Top of Excerpt provided

By Sharon Hoyer
Nejla Yatkin, a German-born, ethnically Turkish independent choreographer, dancer and teacher, has called Chicago home since 2010. Yatkin makes dances for companies here and across the country, many of which take place in public spaces. Yatkin, with the help of a dozen community dancers, will lead audiences through the Burnham Wildlife Corridor September 1-16 in a series of free performances entitled “The Conference of the Birds,” as part of the Park District’s Night Out in the Parks series. Yatkin spoke with me about the inspiration behind the piece and the power of unexpected encounters with art to awaken the senses.
What is the inspiration behind the title of the piece?

Bottom of Excerpt provided

Tasks -
1. Update the Nejla Yatkin interview by rewriting the stretch from "By Sharon Hoyer" through "awaken the senses." with "Chicago" changed to "Milwaukee".
2. According to the Nejla Yatkin interview, on what dates will "The Conference of the Birds" be performed?
3. Resume the Nejla Yatkin interview from its last line.

Top of Information provided

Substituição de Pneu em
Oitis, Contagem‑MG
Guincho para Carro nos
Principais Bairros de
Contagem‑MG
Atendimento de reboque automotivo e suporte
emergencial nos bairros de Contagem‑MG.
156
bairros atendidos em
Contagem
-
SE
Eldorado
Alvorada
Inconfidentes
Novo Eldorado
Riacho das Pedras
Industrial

Bottom of Information provided

Responses in order -
1.
By Sharon Hoyer
Nejla Yatkin, a German-born, ethnically Turkish independent choreographer, dancer and teacher, has called Milwaukee home since 2010. Yatkin makes dances for companies here and across the country, many of which take place in public spaces. Yatkin, with the help of a dozen community dancers, will lead audiences through the Burnham Wildlife Corridor September 1-16 in a series of free performances entitled “The Conference of the Birds,” as part of the Park District’s Night Out in the Parks series. Yatkin spoke with me about the inspiration behind the piece and the power of unexpected encounters with art to awaken the senses.

2. September 1-16.

3.
I was going through an ancient Persian poem, “The Conference of the Birds,” rewritten by two French translators. The birds of the world gather because they feel there’s no leadership and they need some clarity about life—it fits our current situation as well—so they decide they need to find the bird of transformation, similar to the phoenix. They venture to find a bird that can give them wisdom, and on the journey they gain wisdom through life lessons of beauty, greed, jealousy, harmony. I’m not basing the piece on the poem but the idea of the poem, which is transformation. I’m making it more playful, but I am taking the audience on a journey. It will be interactive. There will be simple tasks for them to do. I’m creating a dance that plays with the senses; some portions will be performed, some will be participatory, some will be more focusing on experiencing their bodies in nature.
How do the community dancers come in?
The community will be a sort of chorus, helping, guiding, performing. It will be structured, but there will be room for improvisations and accidents to happen. Like in life, you’ll move through a space—it might be hot, it might be windy, it might be rainy, there might be a race going on—you have to be flexible enough to make decisions in the moment.
You’ve made a lot of dance in public places in your career. What draws you to putting dance in site-specific locations?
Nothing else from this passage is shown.